Work. Sleep. Repeat.
That's about all I do these days.
I guess I'm pushing it just a bit, but I don't know how else to build my endurance, except to find the edges of my energy and give them a little nudge.
Work leaves leave me tired. I'm back to it full time. After work, I figure I'm good if I make it home and manage to eat a more-or-less healthy dinner before I collapse on my comfy chair and pretend to read until bedtime. (No books that actually require thought allowed; my mind is generally mush by that time of day.)
I don't mind the tired so much. It keeps me from dwelling on the abrupt turn my plans have made. It's not that I hate where I am. It's just that I was having so much fun where I was. (she writes, wistfully...)
I'm still not reconciled to the reality that my breasts are gone and are not coming back. I don't care for the breast reconstruction process at all.
I guess, in my mind, that since the rest of me feels almost back to normal, my chest should, too. Never mind that I still have a month or two of every-other-week visits to the doctor to get the expanders filled to where I have something sorta resembling my old chest back. The hoopla is done, I don't have to do chemo; I think this other part should be instantaneous.
At least, I think that until I actually get the pseudo-girls pumped up a bit. Then I think we should just take our time on this fill business. The doctor tells me this is where my being in shape works against me - if my muscles weren't so well developed, they wouldn't mind stretching as much. As it is, my muscles object and jump and twitch after he injects the additional solution. I've been taking valium to help me get through the first evening after the injections. It helps the muscles relax, and if there's some tension left, well, I don't care.

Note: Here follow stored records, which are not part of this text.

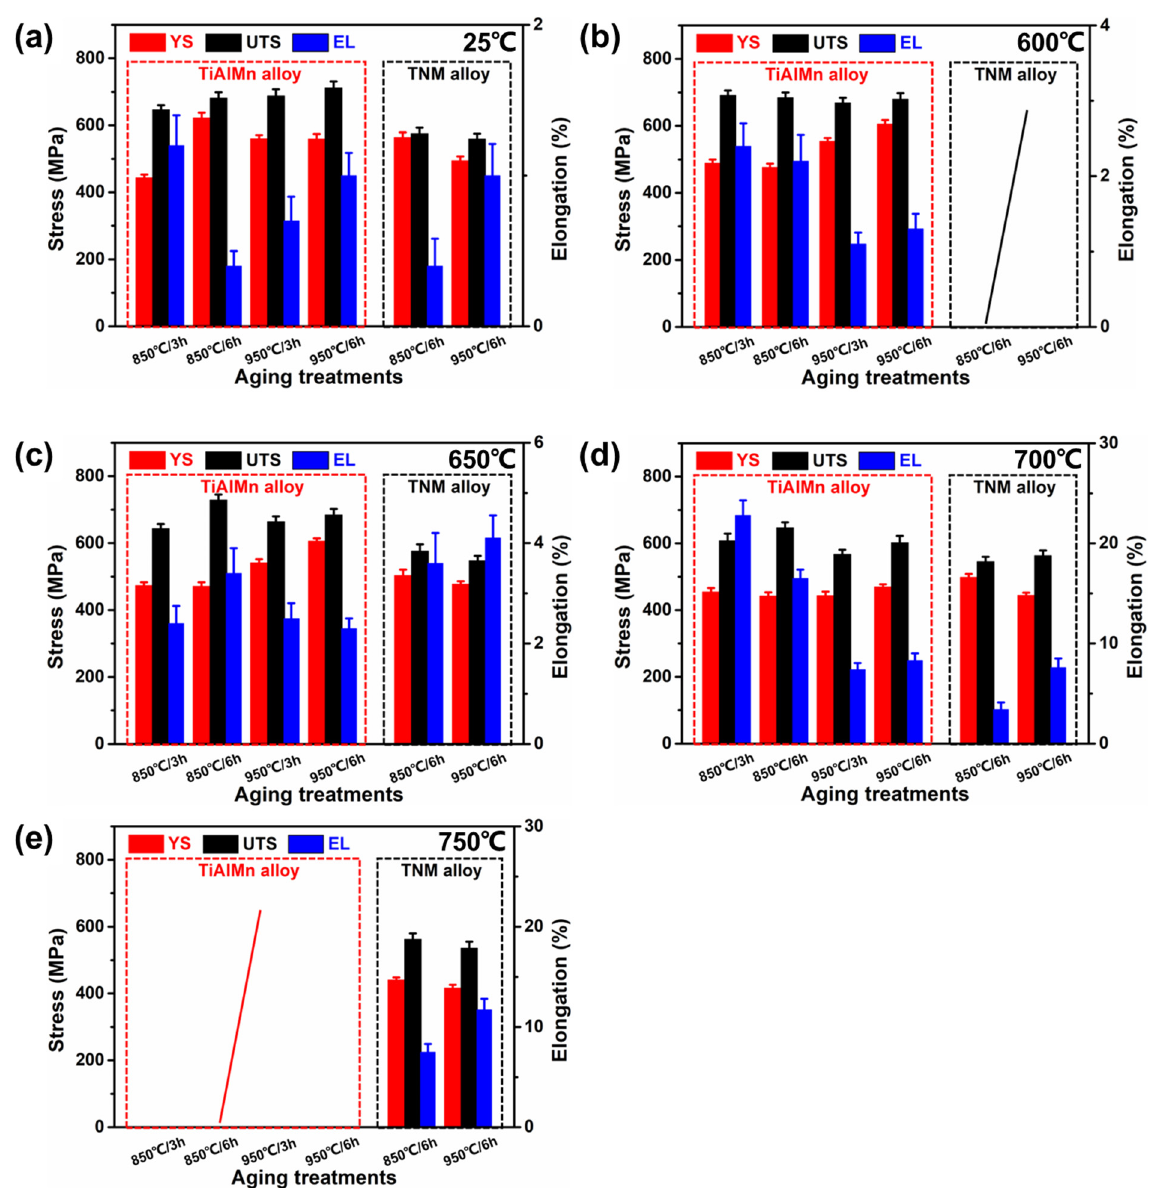
Figure 9. The tensile properties of the TiAlMn alloy and TNM alloy after different aging treatments as a function of the testing temperature: ( a ) 25 °C, ( b ) 600 °C, ( c ) 650 °C, ( d ) 700 °C , ( e ) 750 °C. Table 4. Summary of the tensile properties of the heat-treated TiAlMn alloy and TNM alloy at dif- ferent temperatures in Figure 9.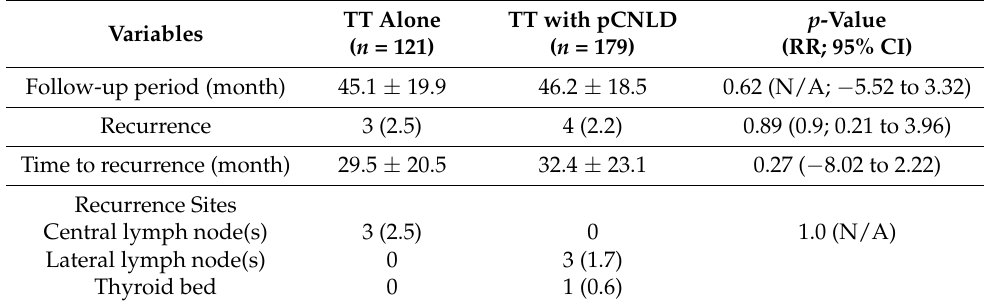
Table 4. Recurrence in the study samples grouped by the primary predictor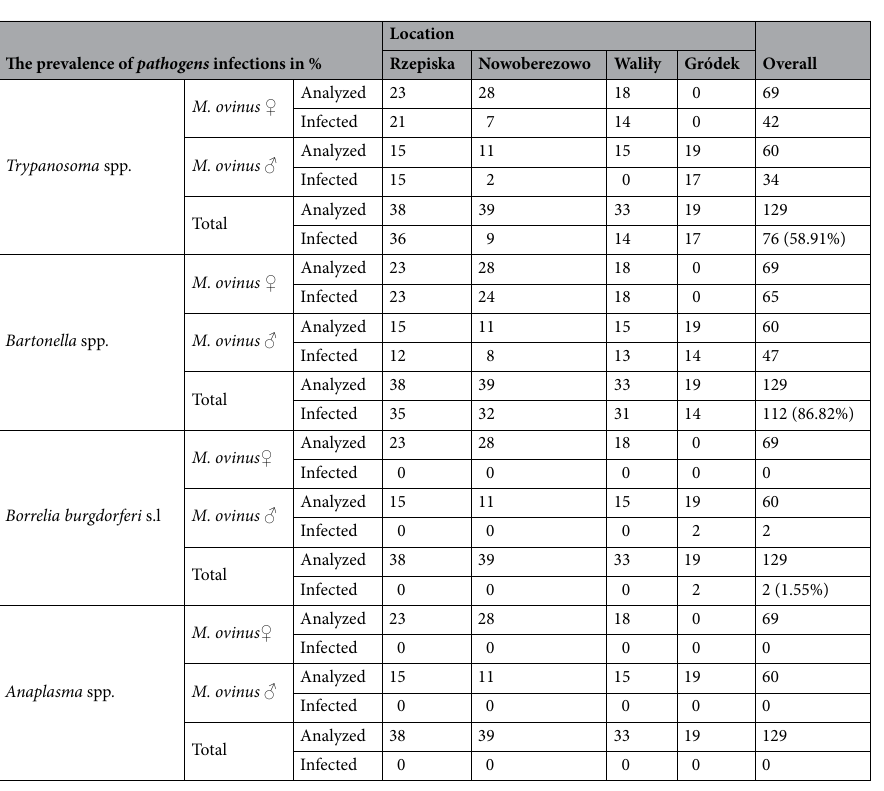
Table 1. Specimens of Melophagus ovinus analysed for Trypanosoma spp., Bartonella spp., Borrelia burgdorferi s.l. and Anaplasma phagocytophilum infection.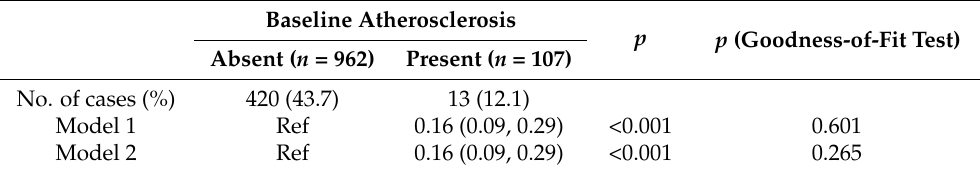
Table 2. Odds ratios (ORs) and 95% confidence intervals (CIs) for active arterial wall thickening by baseline atherosclerosis status.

I'm still coping with my side-effects. The rubber-band sensation is alive and well, though I have found it goes away some if I wear
a jog bra all day. (Since the bras are tight and a bit restricting, I
don't notice the front part binding so much because my back is bound up,
too.) And, I still don't have full range of motion back on my right arm. I saw a physical therapist last week; she showed me how to stretch the remaining cords. I've been following her instructions, and they do seem to be helping.
One day at a time, I'm getting there....
Hey Janice, just want to let you know how much I am continuing to enjoy your blog. My school days are long, as are yours, so I don't talk to you as often as I'd like. Call any time, though. I am just not always able to summon the energy to lift the phone out of the cradle. Love you.